Sunday, February 20, 2011

Realism vs Idealism

In a recent post I raised the question Is It Ever Morally Licit to Lie? with regard to the Lila Rose: Live Action debate occurring across the Catholic blogosphere.  The debate has continued on.  I recently came across an article by Dr. Peter Kreeft which takes up the same question.  He pins the realist point of view versus the idealist point of view.

Here is his article:


When I talk about abortion, I often surprise most of my audience, even some prolifers, by saying that not only is abortion always evil but that it is not a “complex issue,” that deep down we all know that it is evil; that Mother Teresa is very clearly right when she says “If abortion isn’t wrong, nothing is wrong.”
I want to say a similar thing about Live Action: not only (1) that its actions were right but (2) that they were very clearly right.
An immediate objection arises to my second point. If it was very clearly right, why do some sincere and intelligent pro-lifers insist that it was wrong?
This is not surprising, for many sincere and intelligent people disagree with the even more obvious truth that abortion is always wrong. Not all pro-choicers are insincere or stupid. Some are both sincere and intelligent, like the pro-lifers who disagreed with Live Action.
The controversy about Live Action probably is rooted in a controversy about method in ethics, specifically about which should have priority, (1) clear definitions of general moral principles and valid logical reasoning from them (“casuistry”) or (2) moral experience, instinctive moral judgments about concrete situations by our innate moral common sense. I think it is (2) and I think these critics think it is (1). I think they are so (rightly) afraid of moral relativism that they have (wrongly) fallen into moral legalism.
I teach Logic, I have written a Logic textbook, and I value logic very highly. On some other occasion I may take the time to argue logically against the serious arguments of the pro-life critics of Live Action, and about the proper definition of “lying.” But in this short piece I want to appeal to something that I think is prior in importance, in clarity, and in time, namely our immediate, intuitive moral experience.
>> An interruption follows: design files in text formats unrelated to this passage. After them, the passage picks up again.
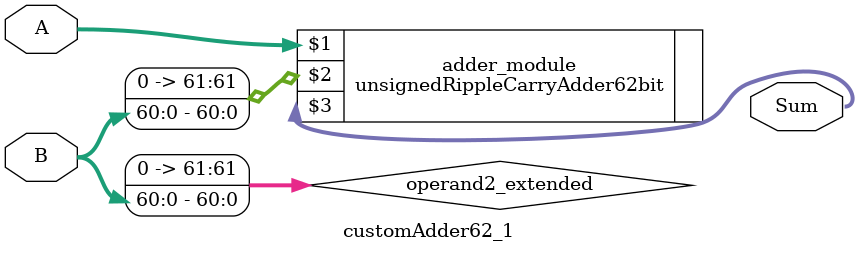
<source format=v>
module customAdder62_1(
                        input [61 : 0] A,
                        input [60 : 0] B,
                        
                        output [62 : 0] Sum
                );

        wire [61 : 0] operand2_extended;
        
        assign operand2_extended =  {1'b0, B};
        
        unsignedRippleCarryAdder62bit adder_module(
            A,
            operand2_extended,
            Sum
        );
        
        endmodule
        
</source>
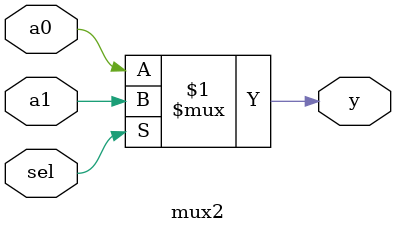
<source format=sv>
module mux2 #(
    parameter int Width = 1
)(
    input logic[Width-1:0] a0,
    input logic[Width-1:0] a1,
    input logic sel,
    output logic[Width-1:0] y
);
    assign y = sel ? a1 : a0;
endmodule

</source>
For that is what I find missing in their arguments.
The question of method in moral reasoning has a long and heavy history. Beginning with Ockham (Nominalism), exacerbated by Descartes (Rationalism), and even more by Kant (his ‘Copernican revolution in philosophy’), our concept of ‘reason’ has been increasingly separated from experience and narrowed to something more and more resembling what computers do. The Aristotelian and Thomistic (and, more generally, pre-modern) meaning of ‘reason’ is broader. It had to be, to justify the definition of man as ‘the rational animal.’ It included the immediate, intuitive understanding (‘the first act of the mind’ in Aristotelian-Scholastic logic) and intuitive judgment (‘the second act of the mind’) as well as inductive or deductive reasoning (‘the third act of the mind’).